BLASTX analysis52 was performed to obtain protein-encoding genes from the transcriptome data by searching the gene sequences as queries against the functional protein databases, e.g., NCBI non-redundant protein sequence database (NR) (ftp://ftp.ncbi.nlm.nih.gov/blast/db), KEGG25, SwissProt20, Gene Ontology (GO)21,22, cluster of orthologous groups (COGs)23 and protein sequence analysis and classification (InterPro)24, using an E-value of 10−5 as a cut-off. The remaining gene sequences were subjected to the ESTScan program26 to detect additional protein-encoding genes. In addition, the protein-encoding genes identified from the C. militaris strain TBRC6039 transcriptome and published protein sequences from the C. militaris strain Cm01 genome12 deposited in the MycoCosm portal53 were compared against each other by using BLASTP to identify their homologues. An estimated expectation cut-off of 10−50, alignment length of 200 amino acids and percentage identity of 50% were applied to evaluate the statistical significance of conserved homologues. Bidirectional BLASTP was then applied to obtain a conservative set of 1:1 homologues between the two genomes of the C. militaris strains.

Differential gene expression, clustering analysis and transcription factor identification

Significant DEGs were defined by altered expression levels with a fold change ≥2 and FDR ≤ 0.001 according to the previous report54. Using this method, the significant DEGs were identified across different carbon sources cultures through a pairwise comparison analysis55. The expression profiles of significant DEGs were then clustered by Pearson correlation under a complete-linkage hierarchical clustering method using the hclust and cutree functions from R base stats package. For visualization of the gene cluster, a heat map diagram was generated by using the heatmap.2 function in the R gplots package56. For transcription factor identification, the promoter region of each gene in a different cluster was retrieved from the MycoCosm portal53, and then DREME57 was used to search for DNA motifs with an E-value of 10−5 as a cut-off. To this end, transcription factors were identified by finding candidate transcription factor binding sites via sequence matching to DNA motifs within the promoter region using the Tomtom algorithm58 and JASPAR 2018 CORE collection59.

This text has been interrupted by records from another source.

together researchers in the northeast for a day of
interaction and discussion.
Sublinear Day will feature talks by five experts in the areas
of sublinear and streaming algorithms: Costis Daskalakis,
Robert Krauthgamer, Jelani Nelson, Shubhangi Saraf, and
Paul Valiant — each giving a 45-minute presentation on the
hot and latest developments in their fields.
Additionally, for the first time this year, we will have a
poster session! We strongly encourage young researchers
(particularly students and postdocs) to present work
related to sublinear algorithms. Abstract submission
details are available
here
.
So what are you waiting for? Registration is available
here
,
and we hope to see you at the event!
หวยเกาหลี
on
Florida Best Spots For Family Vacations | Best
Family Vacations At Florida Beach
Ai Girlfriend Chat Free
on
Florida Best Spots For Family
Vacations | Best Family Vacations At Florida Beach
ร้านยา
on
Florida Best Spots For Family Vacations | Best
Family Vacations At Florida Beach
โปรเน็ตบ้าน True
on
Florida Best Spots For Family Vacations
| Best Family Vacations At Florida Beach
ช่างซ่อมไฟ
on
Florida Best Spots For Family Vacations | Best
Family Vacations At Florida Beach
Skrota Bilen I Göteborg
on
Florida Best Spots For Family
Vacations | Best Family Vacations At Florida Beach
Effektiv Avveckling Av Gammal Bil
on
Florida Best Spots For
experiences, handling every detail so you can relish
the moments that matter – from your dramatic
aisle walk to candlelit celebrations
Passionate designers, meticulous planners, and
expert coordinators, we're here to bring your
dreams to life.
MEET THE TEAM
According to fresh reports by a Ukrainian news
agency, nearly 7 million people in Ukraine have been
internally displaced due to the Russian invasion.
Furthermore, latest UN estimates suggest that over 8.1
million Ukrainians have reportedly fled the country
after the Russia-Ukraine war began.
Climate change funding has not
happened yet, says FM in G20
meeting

Enhancement of genome-scale network reconstruction and reporter metabolite analysis

The identified protein-encoding genes from the C. militaris strain TBRC6039 transcriptome were then incorporated into the genome-scale metabolic network of C. militaris (iWV1170)11 based on their corresponding gene-protein-reaction (GPR) associations. According to the functional annotation, newly identified GPR associations of protein-encoding genes, which were obtained from homology searches, biochemical textbooks and the literature, were manually included in the network. To further enhance the metabolic reconstruction, genes encoding for transporters and their associated reactions from the transporter classification database (TCDB)60 were used to improve network connectivity.

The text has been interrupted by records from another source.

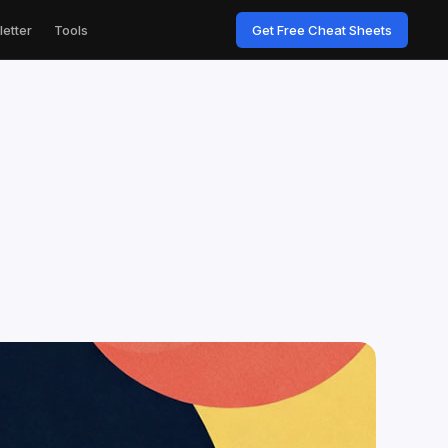
etter
Tools
Get Free Cheat Sheets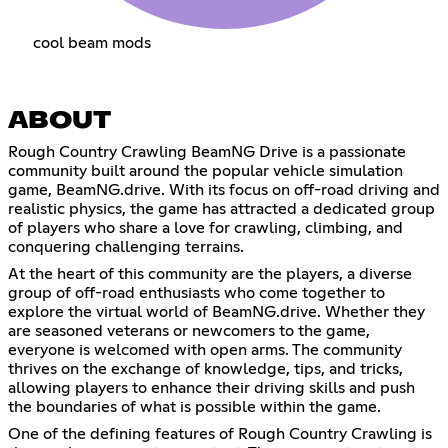
cool beam mods
ABOUT
Rough Country Crawling BeamNG Drive is a passionate
community built around the popular vehicle simulation
game, BeamNG.drive. With its focus on off-road driving and
realistic physics, the game has attracted a dedicated group
of players who share a love for crawling, climbing, and
conquering challenging terrains.
At the heart of this community are the players, a diverse
group of off-road enthusiasts who come together to
explore the virtual world of BeamNG.drive. Whether they
are seasoned veterans or newcomers to the game,
everyone is welcomed with open arms. The community
thrives on the exchange of knowledge, tips, and tricks,
allowing players to enhance their driving skills and push
the boundaries of what is possible within the game.
One of the defining features of Rough Country Crawling is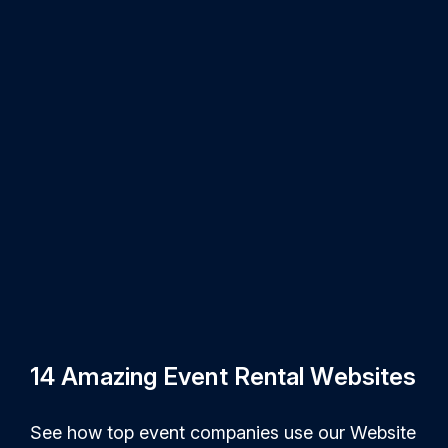
14 Amazing Event Rental Websites
See how top event companies use our Website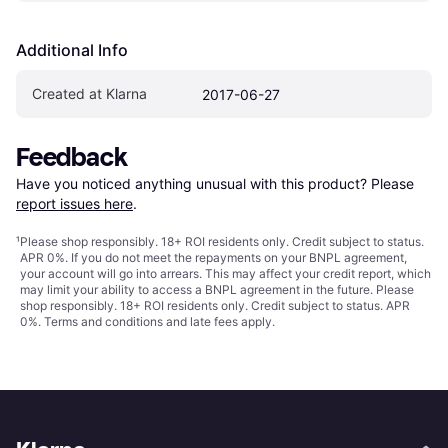
Additional Info
Created at Klarna
2017-06-27
Feedback
Have you noticed anything unusual with this product? Please 
report issues here
.
¹
Please shop responsibly. 18+ ROI residents only. Credit subject to status.
APR 0%. If you do not meet the repayments on your BNPL agreement,
your account will go into arrears. This may affect your credit report, which
may limit your ability to access a BNPL agreement in the future. Please
shop responsibly. 18+ ROI residents only. Credit subject to status. APR
0%.
Terms and conditions
and late fees apply.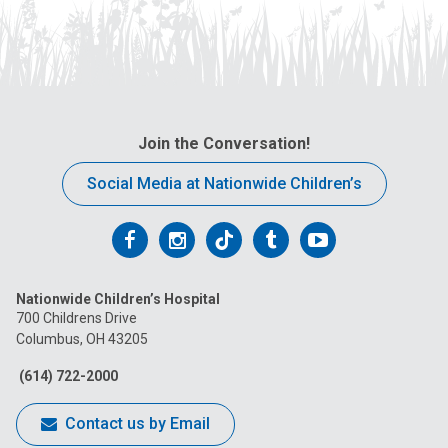
Join the Conversation!
Social Media at Nationwide Children’s
Follow
Follow
Follow
Follow
Follow
us
us
us
us
us
Nationwide Children’s Hospital
on
on
on
on
on
700 Childrens Drive
Columbus, OH 43205
Facebook
Instagram
Tiktok
Tumblr
YouTube
(614) 722-2000
Contact us by Email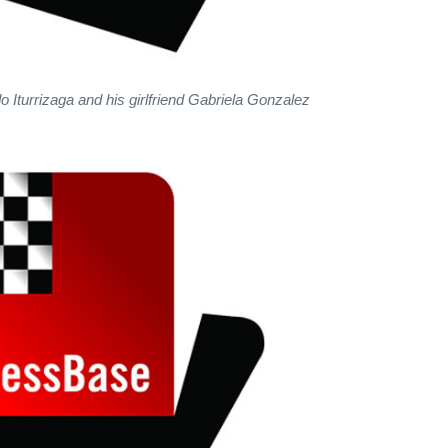
Iturrizaga and his girlfriend Gabriela Gonzalez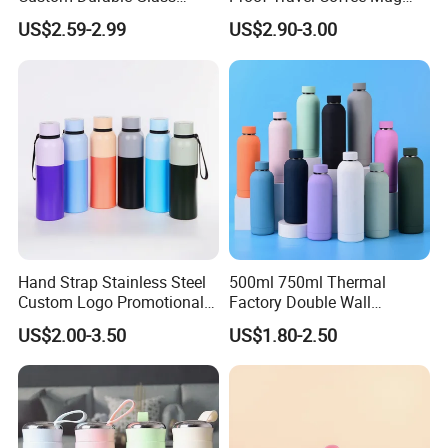
Stainless Steel Bamboo
Thermal Flasks Reusable
US$2.59-2.99
US$2.90-3.00
Crystal Energy Water Bottle
Insulated Stainless Steel
with Quartz
Tumbler Vacuum Cup with
Handle and Straw
Hand Strap Stainless Steel
500ml 750ml Thermal
Custom Logo Promotional
Factory Double Wall
Gift Thermos Cup
Stainless Steel Cup
US$2.00-3.50
US$1.80-2.50
Insulated Drink Bottle
Tumbler Water Bottle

Once the reconstructed genome-scale network was enhanced, it could be used as a scaffold for reporter metabolite analysis. This analysis was performed using gene level statistics (e.g., p-value), a set of genes and their associated metabolites as the inputs16,41. If a metabolite had a distinct-directional p-value below 0.01 (pDistinctDirUp or pDistinctDirDn in the R package Piano)41, then it was identified as a significant reporter metabolite. In a similar manner, a set of genes and their corresponding reactions associated with reporter metabolites was considered to be a significant metabolic subnetwork.

Data accessibility

Raw Illumina HiSeq. 4000 sequences have been deposited to NCBI Sequence Read Archive (SRA) under the BioProject accession number PRJNA416937.